3.3. Voorzover het middel inhoudt dat het Hof miskent dat aan belanghebbende ten tijde van het politieverhoor in de strafprocedure het recht toekwam om op vragen geen antwoord te geven, mist het feitelijke grondslag. Een zodanige miskenning is in 's Hofs uitspraak niet te lezen.

3.4. Het middel betoogt voorts dat het Hof het recht heeft geschonden "door aan het gebruik maken van het recht in de strafprocedure om op vragen geen antwoord te geven enige consequentie te verbinden in de fiscale zaak".

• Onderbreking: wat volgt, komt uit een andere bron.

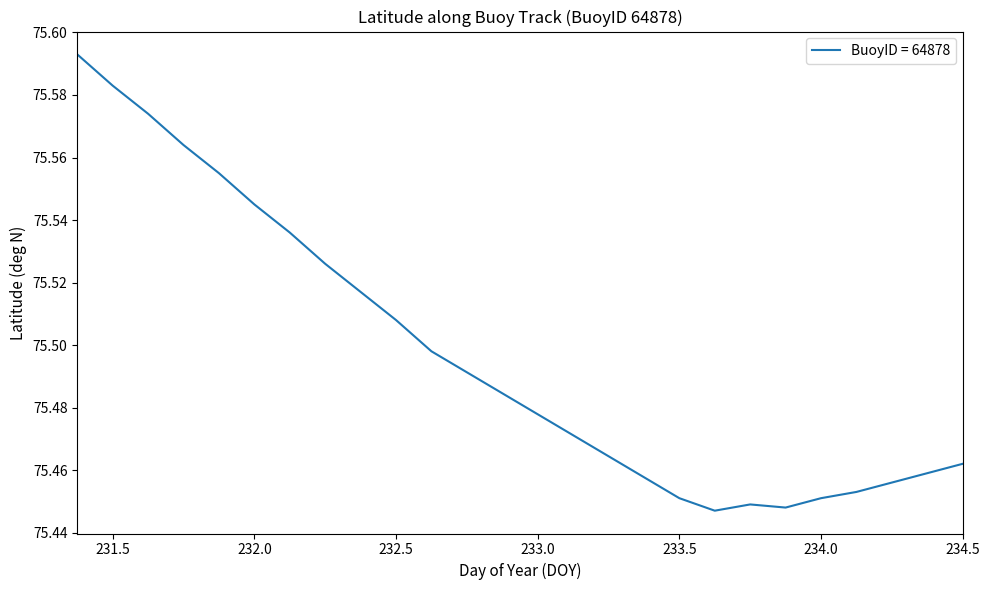

Count the values in the range 75 to 76.

20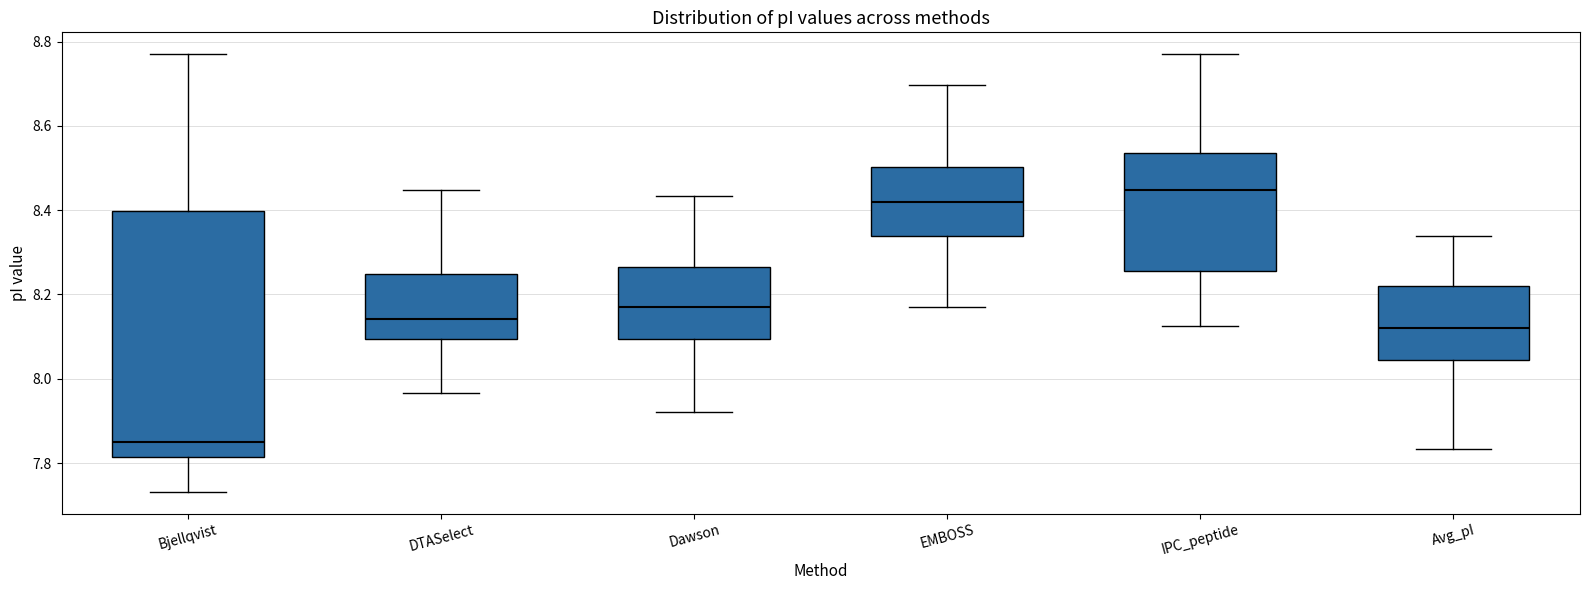

Which box is the tallest, from its lower edge to its upper edge?

Bjellqvist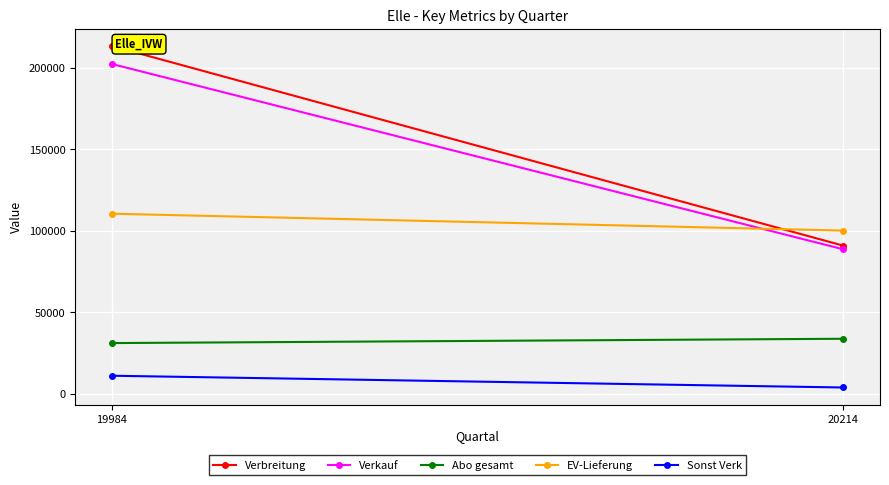

Reading left to right, extract all data points from this chart.

Verbreitung: 213224	90764
Verkauf: 202204	88524
Abo gesamt: 31044	33691
EV-Lieferung: 110377	100031
Sonst Verk: 11020	3806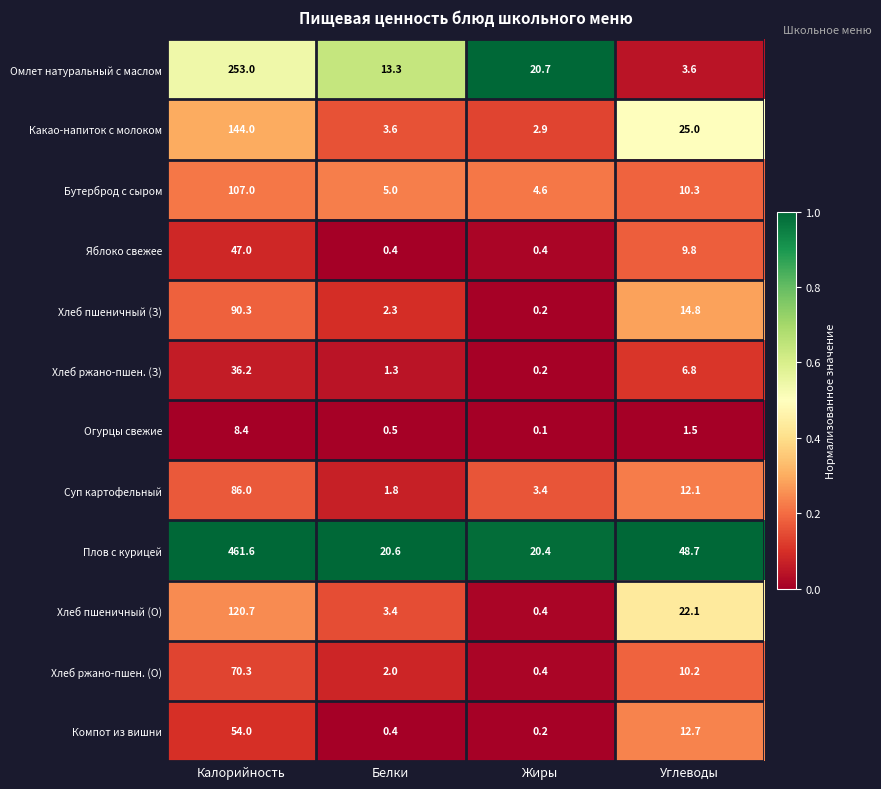

What is the difference between the Хлеб ржано-пшен. (З) values at Углеводы and Жиры?

6.6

Ook in zoverre faalt het middel. Het Hof heeft bij zijn waardering van belanghebbendes verklaring in de fiscale procedure dat het bij huiszoeking aangetroffen bedrag voor een deel van ƒ 40.000 door hem geleend was van een derde, in aanmerking genomen dat belanghebbende eerder jegens politieambtenaren juist had verklaard dat het geld hem toebehoorde. Aan die eerdere verklaring heeft het Hof klaarblijkelijk meer gewicht toegekend dan aan de in de fiscale procedure afgelegde verklaring over een lening van een derde. Door bij die afweging mede in aanmerking te nemen dat belanghebbende bij gelegenheid van het afleggen van zijn eerste verklaring geen uitsluitsel wenste te geven over de herkomst van het geld, en met betrekking tot die omstandigheid te overwegen dat, als er in werkelijkheid sprake zou zijn van een geldlening, er voor belanghebbende toen geen enkele aanleiding zou zijn geweest om dit voor de politie verborgen te houden, heeft het Hof aldus, anders dan het middel betoogt, geen rechtsregel geschonden en met name geen afbreuk gedaan aan het aan belanghebbende als verdachte toekomende zwijgrecht. Evenmin heeft het Hof, zoals het middel aanvoert, enige vorm verzuimd waarvan de niet-naleving nietigheid medebrengt.

3.5. Voorzover ten slotte met de klacht over vormverzuim is bedoeld te klagen over de motivering van 's Hofs bewijsoordeel, mist het middel doel omdat dat oordeel geen nadere motivering behoefde dan door het Hof gegeven, en die motivering niet onbegrijpelijk is.

3.6. Het middel faalt derhalve in al zijn onderdelen.

4. Proceskosten

De Hoge Raad acht geen termen aanwezig voor een veroordeling in de proceskosten.

5. Beslissing

De Hoge Raad verklaart het beroep ongegrond.

Dit arrest is gewezen door de vice-president E. Korthals Altes als voorzitter, en de raadsheren A.G. Pos, D.H. Beukenhorst, L. Monné en J.W. van den Berge, in tegenwoordigheid van de waarnemend griffier A.I. Boussak-Leeksma, en in het openbaar uitgesproken op 27 juni 2001.